>>

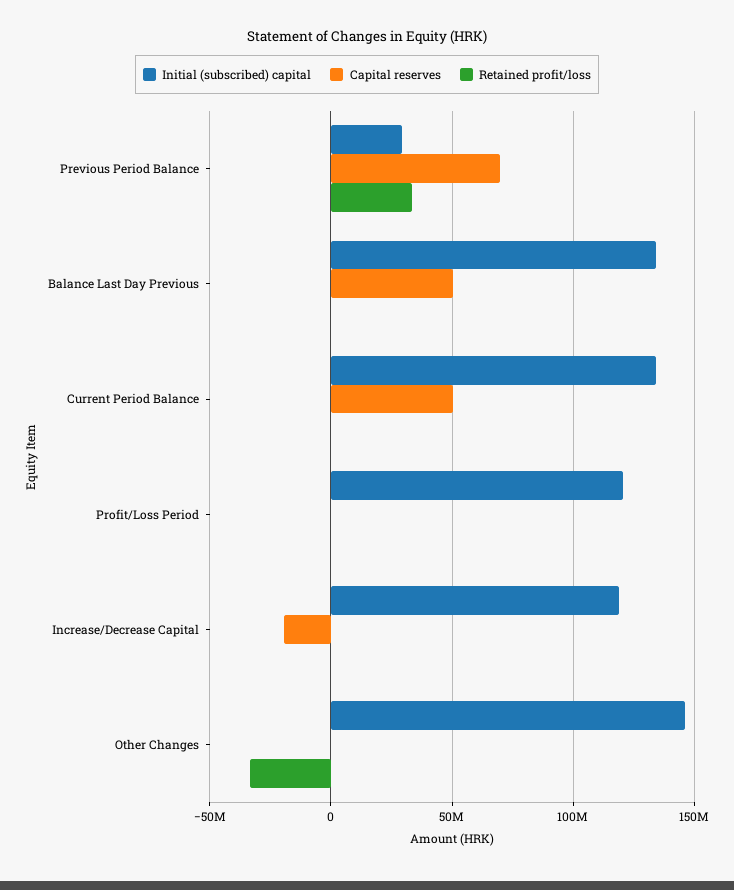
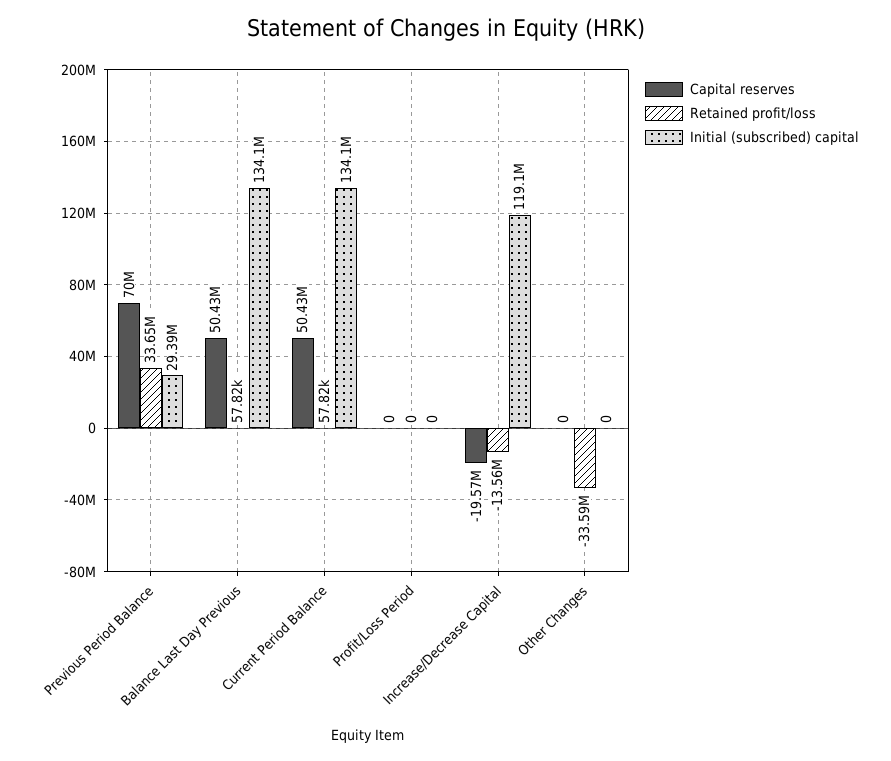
  {
    "Initial (subscribed) capital": {
      "Previous Period Balance": 29390000,
      "Balance Last Day Previous": 134100000,
      "Current Period Balance": 134100000,
-     "Profit/Loss Period": 120000000,
+     "Profit/Loss Period": 0,
      "Increase/Decrease Capital": 119100000,
-     "Other Changes": 145000000
+     "Other Changes": 0
    },
    "Capital reserves": {
      "Previous Period Balance": 70000000,
      "Balance Last Day Previous": 50430000,
      "Current Period Balance": 50430000,
      "Profit/Loss Period": 0,
      "Increase/Decrease Capital": -19570000,
      "Other Changes": 0
    },
    "Retained profit/loss": {
      "Previous Period Balance": 33650000,
      "Balance Last Day Previous": 57820,
      "Current Period Balance": 57820,
      "Profit/Loss Period": 0,
-     "Increase/Decrease Capital": 0,
+     "Increase/Decrease Capital": -13560000,
      "Other Changes": -33590000
    }
  }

<<

# [WHAT IS EXPECTED]
Retype the data above verbatim, minus images.

# [TASK SOLUTION]
  {
    "Initial (subscribed) capital": {
      "Previous Period Balance": 29390000,
      "Balance Last Day Previous": 134100000,
      "Current Period Balance": 134100000,
-     "Profit/Loss Period": 120000000,
+     "Profit/Loss Period": 0,
      "Increase/Decrease Capital": 119100000,
-     "Other Changes": 145000000
+     "Other Changes": 0
    },
    "Capital reserves": {
      "Previous Period Balance": 70000000,
      "Balance Last Day Previous": 50430000,
      "Current Period Balance": 50430000,
      "Profit/Loss Period": 0,
      "Increase/Decrease Capital": -19570000,
      "Other Changes": 0
    },
    "Retained profit/loss": {
      "Previous Period Balance": 33650000,
      "Balance Last Day Previous": 57820,
      "Current Period Balance": 57820,
      "Profit/Loss Period": 0,
-     "Increase/Decrease Capital": 0,
+     "Increase/Decrease Capital": -13560000,
      "Other Changes": -33590000
    }
  }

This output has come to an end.